# Safety blog



## ruinexplorer (May 16, 2019)

Gig Gear has just started a safety blog on their website. So far, one article on safety, but I hope they keep it up. While most of us don't always think about the way we lift things, it doesn't take much to get seriously injured. 

I personally was out of work for several weeks due to a back injury (lift and twist). It was something that I had probably done thousands of times, but it just took one time to screw up my back for life. 

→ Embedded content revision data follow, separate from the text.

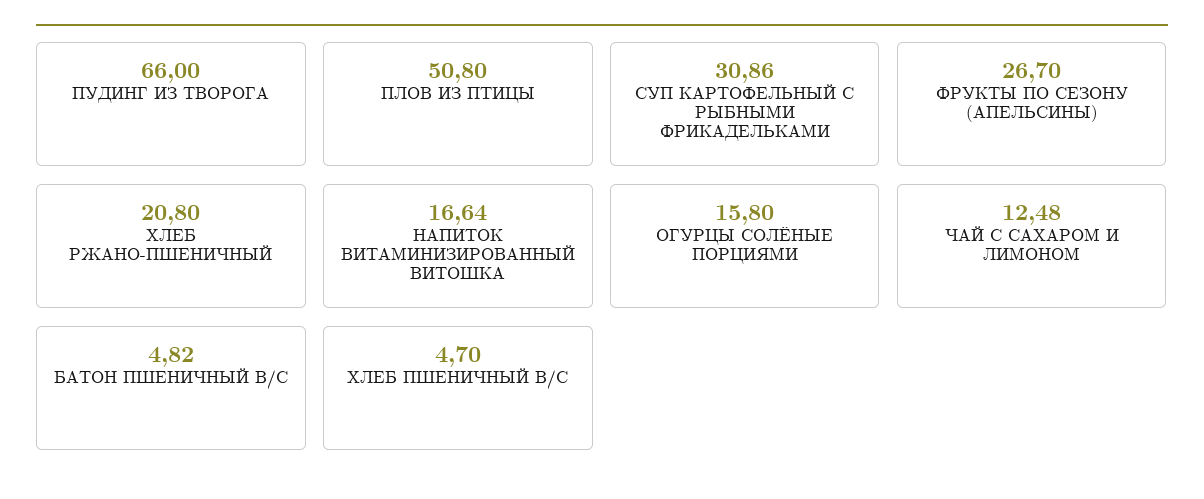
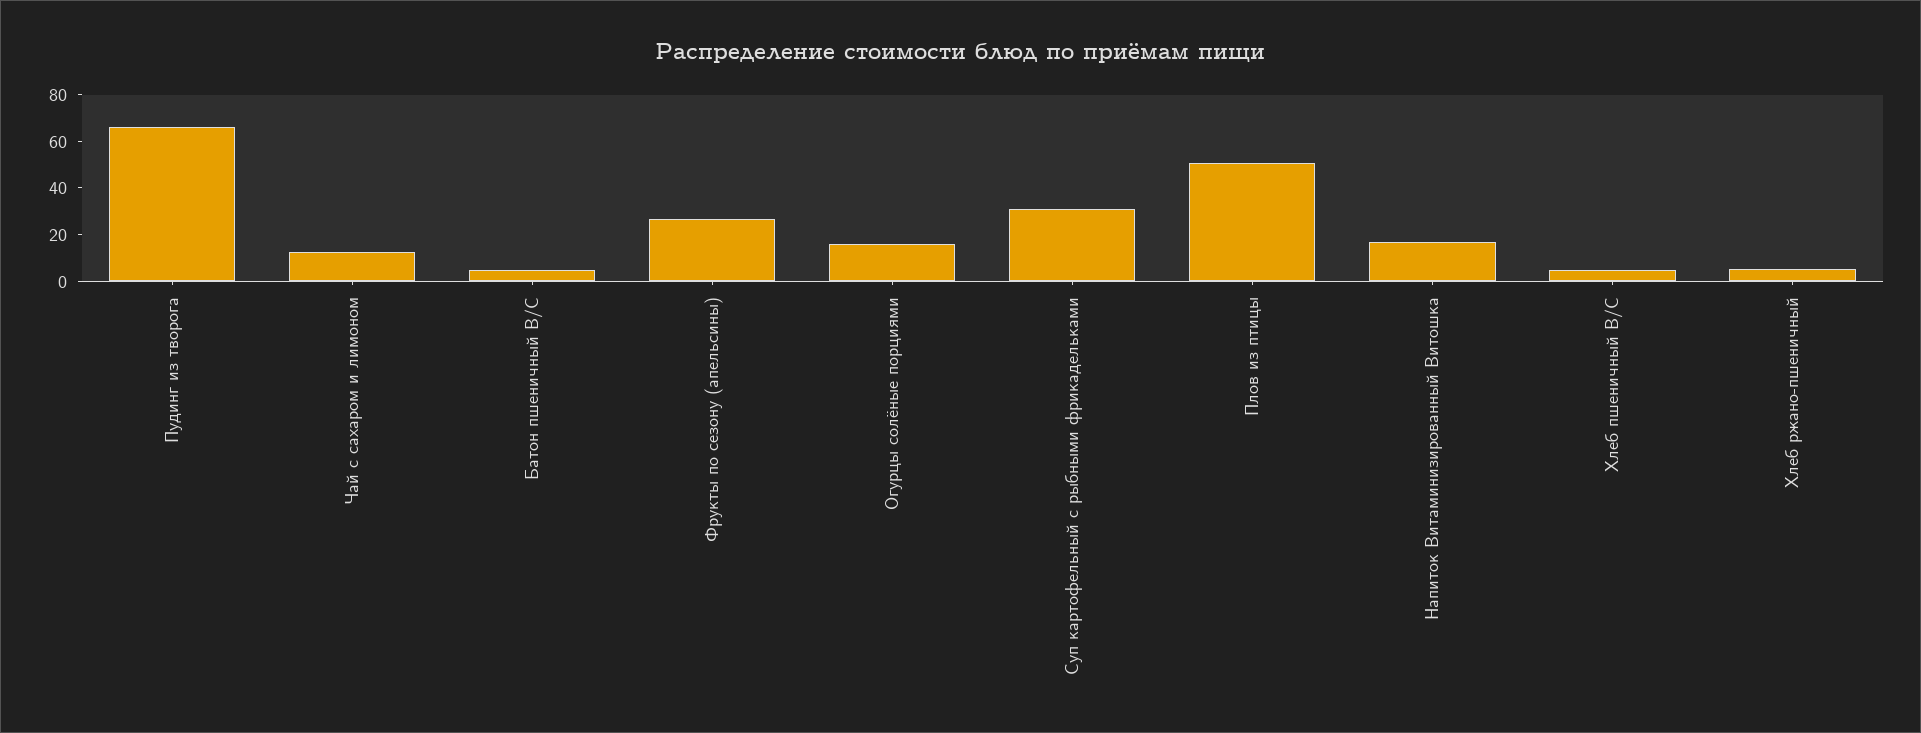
  {
    "ПУДИНГ ИЗ ТВОРОГА": 66,
    "ПЛОВ ИЗ ПТИЦЫ": 50.8,
    "СУП КАРТОФЕЛЬНЫЙ С РЫБНЫМИ ФРИКАДЕЛЬКАМИ": 30.86,
    "ФРУКТЫ ПО СЕЗОНУ (АПЕЛЬСИНЫ)": 26.7,
-   "ХЛЕБ РЖАНО-ПШЕНИЧНЫЙ": 20.8,
+   "ХЛЕБ РЖАНО-ПШЕНИЧНЫЙ": 5,
    "НАПИТОК ВИТАМИНИЗИРОВАННЫЙ ВИТОШКА": 16.64,
    "ОГУРЦЫ СОЛЁНЫЕ ПОРЦИЯМИ": 15.8,
    "ЧАЙ С САХАРОМ И ЛИМОНОМ": 12.48,
    "БАТОН ПШЕНИЧНЫЙ В/С": 4.82,
    "ХЛЕБ ПШЕНИЧНЫЙ В/С": 4.7
  }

Just a reminder to stay safe out there.


----------



## What Rigger? (May 17, 2019)

This showed up in my FB feed the other day, and I need to read it. The basic body mechanics matter, and it does need to become a higher priority thing industry wide.
Thanks for the heads up, guy!


----------



## ruinexplorer (May 17, 2019)

Yeah, you definitely don't want to screw up your back. It sucks. I was so bored while recovering. Plus, the doctors say that I will never be back to 100%.


----------



## Debra P. Holmes (May 22, 2019)

I found a book while looking for safety information for my Stagecraft class. I found this amazing book - The Health and Safety Guide for Film, TV, and Theater by Monona Rossol. (I found it on Amazon - https://www.amazon.com/dp/1581158629/?tag=controlbooth-20) It talks about all of the osha regulations that apply to theatre and tons of other wonderful information, as well. The author is a chemist, artist, and industrial hygienist. I emailed her, too, she's really quite lovely.


----------